Every military operation has a PACE plan—Primary, Alternate, Contingency, Emergency. It’s how you ensure communications continue when conditions degrade. When Primary fails, you fall back to Alternate. When Alternate fails, Contingency. When everything fails, Emergency.

Identity infrastructure needs the same resilience. Zero Trust mandates continuous authentication. But what happens when your cloud IDP is unreachable? When the network degrades? When you’re operating at the tactical edge with zero connectivity?

A graphic showing four operational states—Primary, Alternate, Contingency, and Emergency—with icons and brief descriptions of their cloud or identity management roles, highlighting PACE Planning and Zero Trust principles for enhanced DDIL Resilience.

This framework applies PACE planning to identity, mapping each tier to specific products and capabilities that maintain Zero Trust authentication regardless of connectivity conditions.

 

The Identity Resilience Challenge

The DoD FY27 Zero Trust mandate requires continuous authentication, phishing-resistant MFA, and unified SSO. These requirements assume your identity provider is always reachable.

That assumption fails in DDIL environments:

  • Disconnected: No network connectivity to cloud services
  • Denied: Adversary jamming or intentional air-gap
  • Intermittent: Sporadic connectivity that can’t support continuous verification
  • Limited: Bandwidth too constrained for real-time authentication

Organizations operating in these conditions face a choice: abandon Zero Trust principles when connectivity degrades, or build identity infrastructure that maintains security across all conditions.

PACE planning provides the framework for the second option.

 

Primary Tier: Zero Trust ICAM Foundations

Primary is your first choice—the optimal path when conditions are favorable. For identity, that’s your enterprise cloud IDP: Microsoft Entra ID, Okta, Ping Identity, or whichever provider serves as your authoritative identity source.

The Enterprise Identity Gap

DISA is federating ICAM instances across DoD, creating a single identity provider point for millions of users. The intent is clear: unified identity for the enterprise.

################

Explore the material
a. In the PACE identity text, what does the "Denied" condition mean?
b. Please write the next few paragraphs of the PACE identity text, picking up after its final sentence and keeping its tone.

Dataset items
################

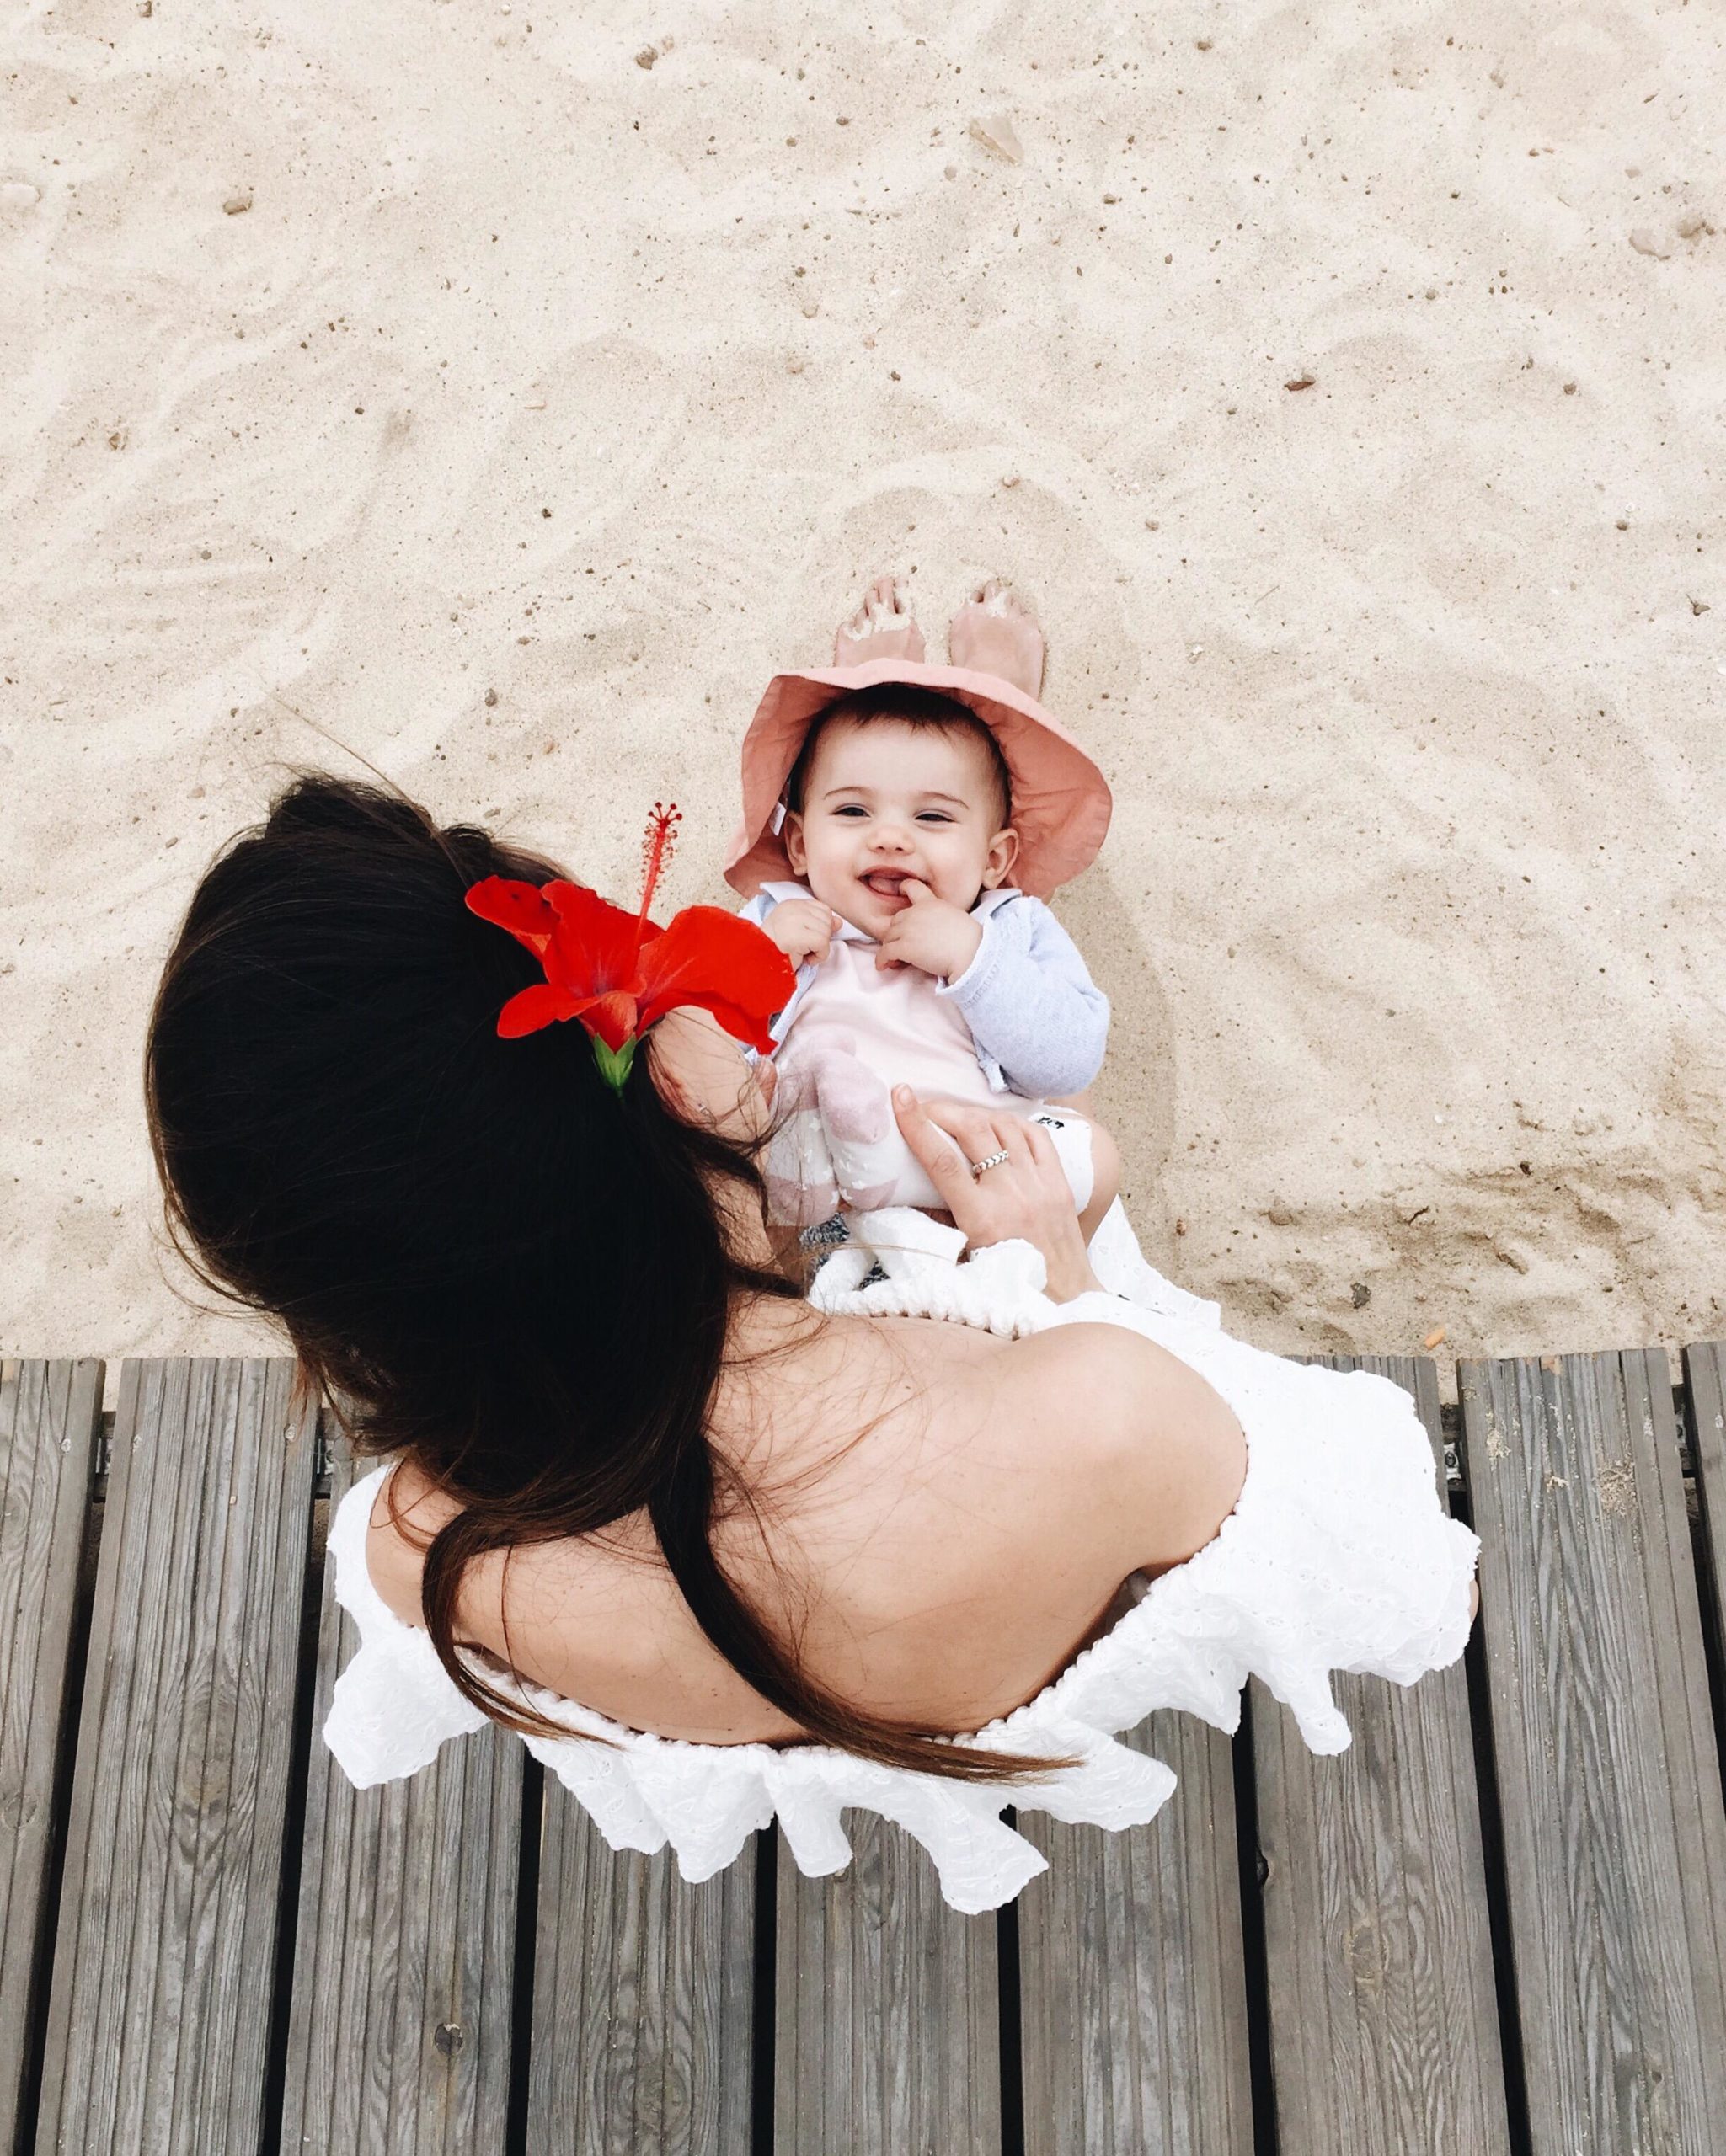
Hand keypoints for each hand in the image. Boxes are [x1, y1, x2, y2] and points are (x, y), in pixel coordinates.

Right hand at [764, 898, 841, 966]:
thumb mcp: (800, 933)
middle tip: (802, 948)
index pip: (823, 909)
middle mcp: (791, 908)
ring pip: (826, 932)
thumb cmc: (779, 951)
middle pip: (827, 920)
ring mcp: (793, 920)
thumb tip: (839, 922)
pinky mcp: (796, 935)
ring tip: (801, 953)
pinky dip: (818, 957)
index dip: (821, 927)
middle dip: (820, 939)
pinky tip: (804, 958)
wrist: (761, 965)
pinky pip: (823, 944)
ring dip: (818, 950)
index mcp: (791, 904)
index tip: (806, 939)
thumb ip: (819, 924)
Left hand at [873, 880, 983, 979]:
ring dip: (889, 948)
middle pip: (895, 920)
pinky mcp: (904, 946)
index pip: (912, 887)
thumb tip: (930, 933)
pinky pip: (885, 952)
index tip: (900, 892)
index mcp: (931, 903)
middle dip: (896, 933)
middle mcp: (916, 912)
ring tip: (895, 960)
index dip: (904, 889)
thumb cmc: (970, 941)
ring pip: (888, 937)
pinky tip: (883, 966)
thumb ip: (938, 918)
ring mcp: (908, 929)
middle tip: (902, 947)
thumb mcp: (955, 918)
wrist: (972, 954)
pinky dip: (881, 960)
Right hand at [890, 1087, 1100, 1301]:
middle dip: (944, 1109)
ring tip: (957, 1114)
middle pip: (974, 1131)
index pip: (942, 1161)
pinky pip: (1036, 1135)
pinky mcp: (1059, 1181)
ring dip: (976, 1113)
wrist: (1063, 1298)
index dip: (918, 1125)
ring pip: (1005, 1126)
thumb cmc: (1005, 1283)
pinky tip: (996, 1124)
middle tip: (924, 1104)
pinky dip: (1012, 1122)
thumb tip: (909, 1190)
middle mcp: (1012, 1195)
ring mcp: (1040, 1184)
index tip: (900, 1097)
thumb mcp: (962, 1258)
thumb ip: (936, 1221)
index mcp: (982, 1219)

################

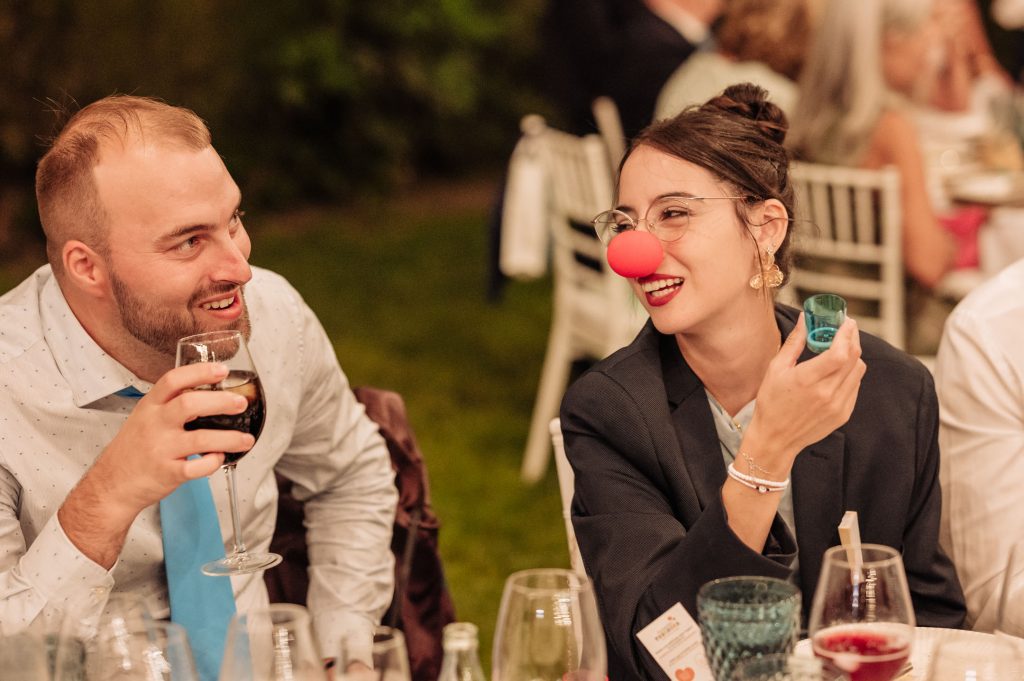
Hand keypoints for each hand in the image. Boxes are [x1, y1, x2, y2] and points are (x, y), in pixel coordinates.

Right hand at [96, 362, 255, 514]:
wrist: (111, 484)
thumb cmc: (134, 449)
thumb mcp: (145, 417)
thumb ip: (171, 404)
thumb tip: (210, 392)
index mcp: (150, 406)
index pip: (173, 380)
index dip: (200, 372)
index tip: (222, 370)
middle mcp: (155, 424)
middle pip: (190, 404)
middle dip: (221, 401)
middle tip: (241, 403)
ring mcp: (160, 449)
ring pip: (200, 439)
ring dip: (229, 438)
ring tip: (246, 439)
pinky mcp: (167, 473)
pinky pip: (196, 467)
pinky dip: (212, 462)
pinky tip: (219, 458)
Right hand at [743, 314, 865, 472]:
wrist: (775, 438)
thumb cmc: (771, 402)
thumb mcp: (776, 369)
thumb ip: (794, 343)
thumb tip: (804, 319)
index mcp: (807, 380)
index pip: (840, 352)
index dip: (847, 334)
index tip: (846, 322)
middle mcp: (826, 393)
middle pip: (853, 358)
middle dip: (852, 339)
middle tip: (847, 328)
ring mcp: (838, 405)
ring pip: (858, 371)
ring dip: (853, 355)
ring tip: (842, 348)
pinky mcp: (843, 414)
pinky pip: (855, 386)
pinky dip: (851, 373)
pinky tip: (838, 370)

################

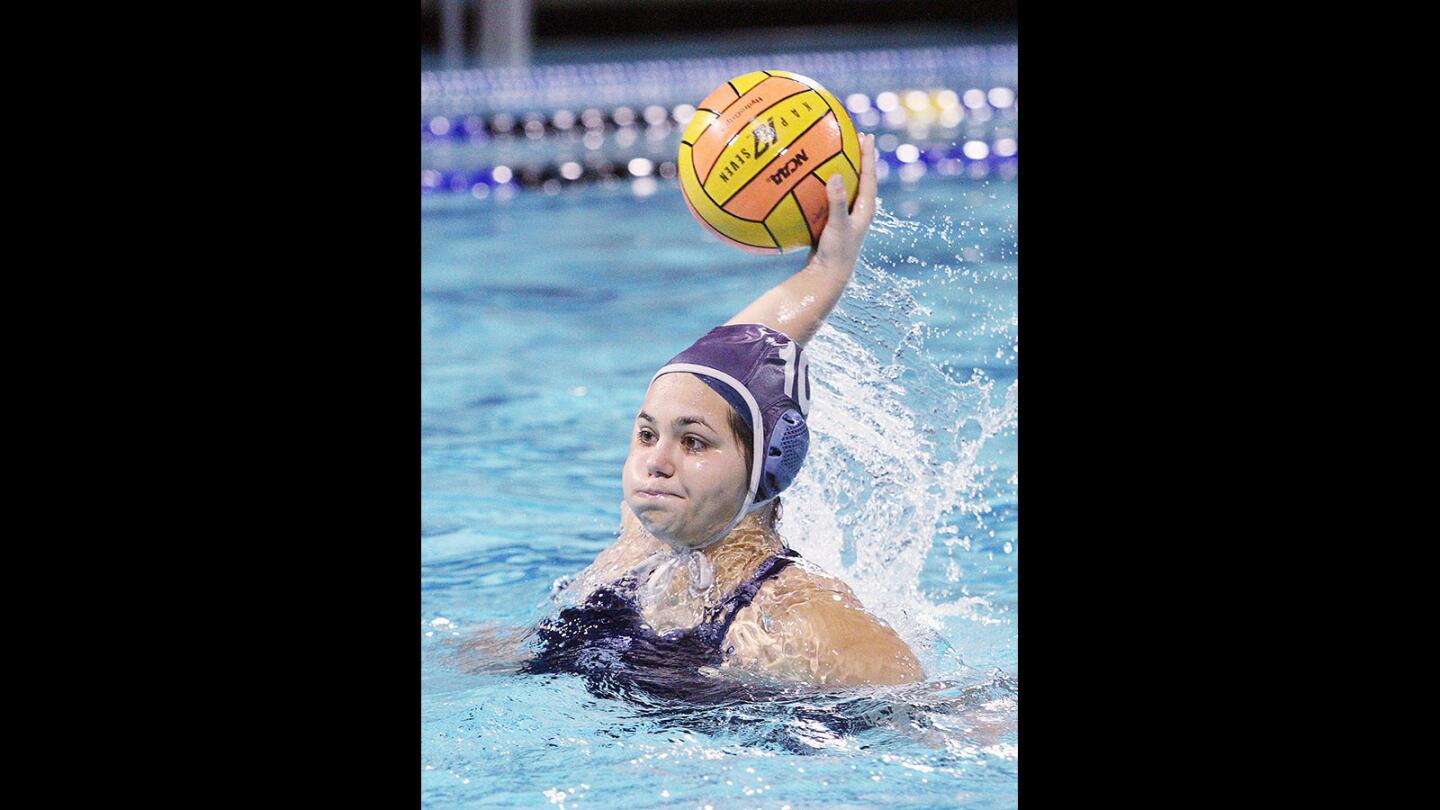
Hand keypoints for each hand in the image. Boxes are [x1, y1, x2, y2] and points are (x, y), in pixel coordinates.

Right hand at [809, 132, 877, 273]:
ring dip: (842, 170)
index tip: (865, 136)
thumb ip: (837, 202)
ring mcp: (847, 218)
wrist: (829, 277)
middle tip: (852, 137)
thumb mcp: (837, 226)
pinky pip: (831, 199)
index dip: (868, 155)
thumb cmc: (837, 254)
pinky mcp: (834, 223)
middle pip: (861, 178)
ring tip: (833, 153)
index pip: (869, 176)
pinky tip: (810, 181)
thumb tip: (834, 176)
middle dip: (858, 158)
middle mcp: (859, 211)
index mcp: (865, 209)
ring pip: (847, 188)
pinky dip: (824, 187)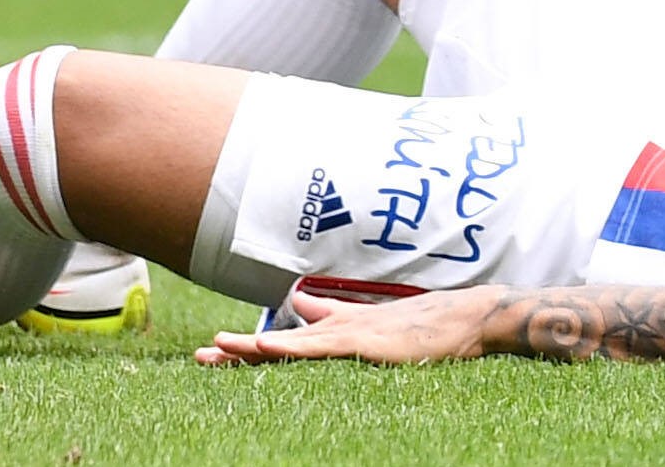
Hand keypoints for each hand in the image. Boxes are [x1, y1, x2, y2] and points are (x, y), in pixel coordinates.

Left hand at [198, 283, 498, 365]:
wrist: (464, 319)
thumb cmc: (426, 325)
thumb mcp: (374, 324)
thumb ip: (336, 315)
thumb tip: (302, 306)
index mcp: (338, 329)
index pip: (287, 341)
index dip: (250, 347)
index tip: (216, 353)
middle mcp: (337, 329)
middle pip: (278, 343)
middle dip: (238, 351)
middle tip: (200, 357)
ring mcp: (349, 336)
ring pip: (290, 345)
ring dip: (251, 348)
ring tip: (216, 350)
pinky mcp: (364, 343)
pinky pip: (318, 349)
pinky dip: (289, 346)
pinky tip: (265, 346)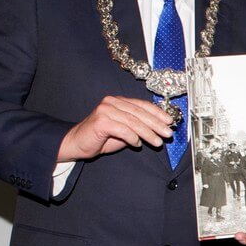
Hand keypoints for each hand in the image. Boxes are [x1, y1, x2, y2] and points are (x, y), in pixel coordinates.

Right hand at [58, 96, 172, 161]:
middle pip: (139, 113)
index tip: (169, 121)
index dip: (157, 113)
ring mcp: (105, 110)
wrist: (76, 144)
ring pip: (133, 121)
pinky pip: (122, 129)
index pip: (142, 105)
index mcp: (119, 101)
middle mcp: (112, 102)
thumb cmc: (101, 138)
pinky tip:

################

Outputs by task
a. Adversary jamming or an intentional air-gap.

b.
The reality is messier. Legacy applications speak LDAP when your IDP speaks OIDC. Mission-critical systems predate modern authentication protocols. Custom access policies are hardwired into application code. Rewriting every app isn’t feasible.

So organizations accept risk. Non-standard apps remain outside the identity fabric. The Primary tier has gaps.

Identity Orchestration

Strata’s Identity Orchestration inserts an abstraction layer between applications and identity providers. It translates protocols, maps schemas, and enforces policies—so any app can connect to any IDP without code changes.

Primary tier capabilities:

  • Legacy apps get modern authentication: Extend Entra ID, Okta, or Ping to applications that only understand LDAP or legacy SAML
  • No vendor lock-in: Migrate between IDPs on your terms without rewriting applications
  • Preserve custom policies: Keep access rules while modernizing infrastructure
  • Accelerate Authority to Operate: Modernize apps without refactoring that triggers full security reviews

NIST 800-53 IA Controls

Your Primary tier must satisfy Identification and Authentication (IA) controls:

  • IA-2: Uniquely identify and authenticate users
  • IA-2(1): MFA for privileged accounts
  • IA-2(2): MFA for all network access
  • IA-8: Authenticate external users

Identity Orchestration enables these controls across your entire application portfolio—not just apps that natively support modern protocols.

 

Alternate Tier: Multi-IDP Resilience

The Alternate tier is your backup when Primary fails. For identity, that means having a secondary IDP ready to take over seamlessly.

The Federal Identity Landscape

Federal and DoD environments navigate multiple identity architectures:

  • FICAM: The government’s standardized approach to identity under GSA
  • SE-ICAM: Department of State’s implementation for diplomatic operations
  • DISA ICAM Federation: Unifying identity across DoD with the Master User Record (MUR)
  • T-ICAM: Army’s effort to extend enterprise identity to the tactical edge

Each represents different IDPs, policies, and schemas. They need to work together.

The Multi-IDP Challenge

When Primary fails, Alternate must take over without:

  • Losing active sessions
  • Forcing operators to repeatedly sign in as connectivity flickers—pulling focus from the mission to fight their login screen
  • Breaking access policies
  • Creating audit gaps

Different IDPs use different schemas and claim formats. Failover becomes a translation problem.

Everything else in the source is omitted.